疼得他直打滚,叫得跟宰猪似得:「疼死我了,怎么回事?」

小奶豆蹲下来,还格外乖巧的给他一个手绢:「泥鳅,在次饭,在次泥的肠子,泥的肝……」

冯大人吓疯了:「救命啊,我只是为了一时爽,不想进火葬场啊。」

这要是把我肠子啃没了,我还有个活儿么。

对上小奶豆神采奕奕的大眼睛,跪了下来:「小神女,小祖宗,小大王,饶命啊,救命啊,你让我干啥我干啥。
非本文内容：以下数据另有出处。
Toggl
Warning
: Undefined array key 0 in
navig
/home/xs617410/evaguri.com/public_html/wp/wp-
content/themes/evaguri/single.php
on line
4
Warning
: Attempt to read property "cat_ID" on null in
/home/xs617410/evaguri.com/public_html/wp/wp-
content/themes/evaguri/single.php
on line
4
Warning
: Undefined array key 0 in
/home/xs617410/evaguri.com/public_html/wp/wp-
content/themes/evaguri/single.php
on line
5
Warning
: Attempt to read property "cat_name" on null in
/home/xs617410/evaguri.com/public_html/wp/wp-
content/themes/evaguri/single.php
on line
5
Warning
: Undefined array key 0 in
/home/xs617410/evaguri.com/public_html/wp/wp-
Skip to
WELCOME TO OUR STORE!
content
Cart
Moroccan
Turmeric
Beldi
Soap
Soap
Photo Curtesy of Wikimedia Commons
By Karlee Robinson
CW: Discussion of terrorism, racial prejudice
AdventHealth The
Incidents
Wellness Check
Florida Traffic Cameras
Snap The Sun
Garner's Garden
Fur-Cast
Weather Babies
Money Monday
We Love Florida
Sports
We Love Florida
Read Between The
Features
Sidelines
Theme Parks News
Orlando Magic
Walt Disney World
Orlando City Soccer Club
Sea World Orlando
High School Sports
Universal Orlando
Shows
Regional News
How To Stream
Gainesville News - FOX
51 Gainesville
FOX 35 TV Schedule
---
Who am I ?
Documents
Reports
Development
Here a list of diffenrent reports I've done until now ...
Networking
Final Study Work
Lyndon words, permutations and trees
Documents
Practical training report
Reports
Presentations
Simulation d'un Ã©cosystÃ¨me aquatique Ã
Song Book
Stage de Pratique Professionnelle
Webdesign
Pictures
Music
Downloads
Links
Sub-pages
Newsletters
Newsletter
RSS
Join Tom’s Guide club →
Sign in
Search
」

小奶豆叹气。

早知如此,何必当初吶。

从兜兜里掏出一颗瞪眼丸。

一刻钟后,冯大人躲在茅房里嗯嗯啊啊。

小奶豆离老远坐着,给小玩偶娃娃编小辫子,吼着:「快啦快啦,看见头啦。」

「使劲儿哇。」

冯大人的心腹:「宵宵小姐,敢问我们大人在干什么?」

「在,生泥鳅。」

心腹:……

天下红雨,大人生娃啊。

冯大人双手奉上金银财宝,玩偶玩意,并哭天抹泪的拍大腿,什么太师太太,当个屁,保住小命要紧哇。

小奶豆望望天儿,小声嘟囔:「正好到饭点辣,肥家次饭去。」

厨房伯伯答应给我开小灶,做好次的,嘿嘿嘿。

小奶豆一蹦一跳的回了家,才踏进家门,竹苓便欢快的喊:「小小姐回来了,开饭啦,快洗手吃饭。」

小奶豆挺着小胸膛。

她可真会卡点啊,正好赶上了晚饭。

小奶豆真是在外头饿狠了,吃饭时脑袋往饭缸里一扎,都瞅不着脸。

边吃还不忘了农民伯伯』汗滴禾下土』的教诲,把沾在小脸蛋上的饭粒儿也吃了。

吃的贼忘我,导致孟知微言之俩人想问点什么都插不上话。